Testo di partenza:

═══

La Cina prevede di portare l’approvvigionamento interno di petrolio e gas a 440 milioni di tonnellate equivalenti di petrolio entro il 2030. L’obiettivo è contenuto nel nuovo piano quinquennale dedicato al settore, diffuso lunedì dall’Amministrazione nazionale dell’energia e dalla Commissione nazionale per lo sviluppo e la riforma.
Il documento indica anche un importante potenziamento delle infrastrutture. Entro la fine del decennio dovrebbero essere realizzati 20.000 chilometri di oleodotti e gasdotti a lunga distanza, con una rete complessiva destinata a raggiungere i 220.000 chilometri. L’espansione è inserita nella strategia di rafforzamento della capacità nazionale di approvvigionamento e della sicurezza energetica.
Riserve e cattura del carbonio
Secondo il piano, le riserve di gas naturale dovranno crescere fino a un livello equivalente a oltre il 13% del consumo nazionale. Le autorità fissano inoltre un traguardo per i progetti di cattura e stoccaggio del carbonio e di cattura, utilizzo e stoccaggio del carbonio, indicati con le sigle CCS e CCUS: entro il 2030 il volume annuo di anidride carbonica coinvolto in queste attività dovrebbe arrivare a 10 milioni di tonnellate.

═══

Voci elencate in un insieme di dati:
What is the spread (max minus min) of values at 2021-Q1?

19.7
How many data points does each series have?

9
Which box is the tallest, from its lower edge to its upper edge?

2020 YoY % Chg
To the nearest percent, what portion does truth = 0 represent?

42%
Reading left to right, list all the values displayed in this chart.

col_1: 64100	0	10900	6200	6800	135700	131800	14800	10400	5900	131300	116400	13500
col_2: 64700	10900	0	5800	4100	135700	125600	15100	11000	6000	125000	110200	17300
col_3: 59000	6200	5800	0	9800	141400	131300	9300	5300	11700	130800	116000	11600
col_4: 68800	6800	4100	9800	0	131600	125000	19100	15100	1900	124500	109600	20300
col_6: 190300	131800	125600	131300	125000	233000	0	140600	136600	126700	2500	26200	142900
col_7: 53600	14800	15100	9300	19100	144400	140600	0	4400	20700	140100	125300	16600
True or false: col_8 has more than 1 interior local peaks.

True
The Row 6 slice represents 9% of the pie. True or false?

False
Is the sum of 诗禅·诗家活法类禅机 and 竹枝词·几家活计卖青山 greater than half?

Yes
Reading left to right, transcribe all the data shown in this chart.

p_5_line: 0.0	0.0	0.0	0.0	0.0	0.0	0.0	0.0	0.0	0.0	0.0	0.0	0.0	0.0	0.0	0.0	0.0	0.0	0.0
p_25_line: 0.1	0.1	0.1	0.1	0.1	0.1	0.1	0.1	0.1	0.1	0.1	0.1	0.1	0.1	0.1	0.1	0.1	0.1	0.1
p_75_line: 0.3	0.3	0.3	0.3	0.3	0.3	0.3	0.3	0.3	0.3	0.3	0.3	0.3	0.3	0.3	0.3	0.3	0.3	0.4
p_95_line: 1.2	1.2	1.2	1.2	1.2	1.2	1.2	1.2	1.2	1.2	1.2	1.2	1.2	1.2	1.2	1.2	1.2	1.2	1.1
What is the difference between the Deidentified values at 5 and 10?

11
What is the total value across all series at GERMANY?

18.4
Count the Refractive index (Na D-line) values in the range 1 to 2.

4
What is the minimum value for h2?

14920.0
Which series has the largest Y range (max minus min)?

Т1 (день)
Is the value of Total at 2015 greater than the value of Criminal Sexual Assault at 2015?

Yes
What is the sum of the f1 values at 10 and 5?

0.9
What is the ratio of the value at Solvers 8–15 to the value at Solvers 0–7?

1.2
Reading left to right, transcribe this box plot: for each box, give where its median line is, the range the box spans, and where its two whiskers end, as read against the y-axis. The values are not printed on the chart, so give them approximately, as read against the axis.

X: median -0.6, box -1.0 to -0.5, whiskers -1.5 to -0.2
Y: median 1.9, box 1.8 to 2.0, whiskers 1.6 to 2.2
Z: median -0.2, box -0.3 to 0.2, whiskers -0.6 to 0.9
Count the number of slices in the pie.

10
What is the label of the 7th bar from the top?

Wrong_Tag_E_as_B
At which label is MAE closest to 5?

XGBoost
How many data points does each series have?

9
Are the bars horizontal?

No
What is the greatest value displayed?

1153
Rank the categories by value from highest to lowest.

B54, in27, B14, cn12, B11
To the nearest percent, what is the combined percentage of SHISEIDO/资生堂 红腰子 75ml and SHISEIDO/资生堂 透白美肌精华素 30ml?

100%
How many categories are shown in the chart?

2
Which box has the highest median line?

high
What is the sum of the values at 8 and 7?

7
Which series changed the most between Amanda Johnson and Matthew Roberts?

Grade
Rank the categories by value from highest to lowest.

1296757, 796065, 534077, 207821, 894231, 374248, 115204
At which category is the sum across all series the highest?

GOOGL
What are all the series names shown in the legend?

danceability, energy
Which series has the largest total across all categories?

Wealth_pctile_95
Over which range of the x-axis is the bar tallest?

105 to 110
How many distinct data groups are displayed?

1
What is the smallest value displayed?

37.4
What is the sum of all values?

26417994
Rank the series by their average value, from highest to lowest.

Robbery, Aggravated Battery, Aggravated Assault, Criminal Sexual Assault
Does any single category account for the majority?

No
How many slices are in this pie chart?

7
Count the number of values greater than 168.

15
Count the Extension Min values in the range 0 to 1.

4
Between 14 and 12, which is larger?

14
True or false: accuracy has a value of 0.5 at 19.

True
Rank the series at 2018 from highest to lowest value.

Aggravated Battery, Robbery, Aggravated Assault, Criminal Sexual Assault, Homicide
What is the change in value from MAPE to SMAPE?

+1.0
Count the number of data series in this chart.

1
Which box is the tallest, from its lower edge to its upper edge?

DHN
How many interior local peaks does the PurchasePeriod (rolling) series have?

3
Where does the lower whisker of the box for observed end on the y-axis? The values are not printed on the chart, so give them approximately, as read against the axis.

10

═══

Compito da svolgere:
Prosegui l'articolo sul piano cinese per il petrolio e il gas, ripartendo subito dopo l'ultima frase.

Risultato atteso:
La strategia punta alla costruzione di una moderna industria degli idrocarburi, con maggiore produzione interna, sistemi di trasporto più efficienti e riserve adeguate e flessibili. Tra gli obiettivi figurano anche una produzione più sostenibile, operazioni più sicure, un utilizzo delle risorse a maggiore valore aggiunto, lo sviluppo di tecnologie nazionali e una cooperazione internazionale più diversificata.
Integrazione con le rinnovabili
Tra le azioni previste rientrano il rafforzamento dell’esplorazione e dell’estrazione, l’ampliamento delle infrastrutture, il potenziamento degli stoccaggi, l’innovazione tecnologica e nuove riforme per il comparto. Il piano chiede inoltre di coordinare lo sviluppo di petrolio e gas con quello delle energie rinnovabili.
I giacimenti e le aree circostanti saranno incoraggiati a sviluppare in modo ordinato energia solare, eolica e geotermica, aumentando al tempo stesso l’elettrificazione delle attività. L’intento dichiarato è favorire la realizzazione di siti energetici a basse emissioni di carbonio o a emissioni zero, accompagnando la transizione verde senza ridurre la capacità di approvvigionamento.
Nel 2025, secondo i dati ufficiali citati nel piano, la produzione complessiva cinese di petrolio e gas ha raggiunto il record di 420 milioni di tonnellate equivalenti di petrolio. Il risultato viene indicato dalle autorità come un segnale del rafforzamento della capacità del Paese di sostenere autonomamente la propria sicurezza energetica.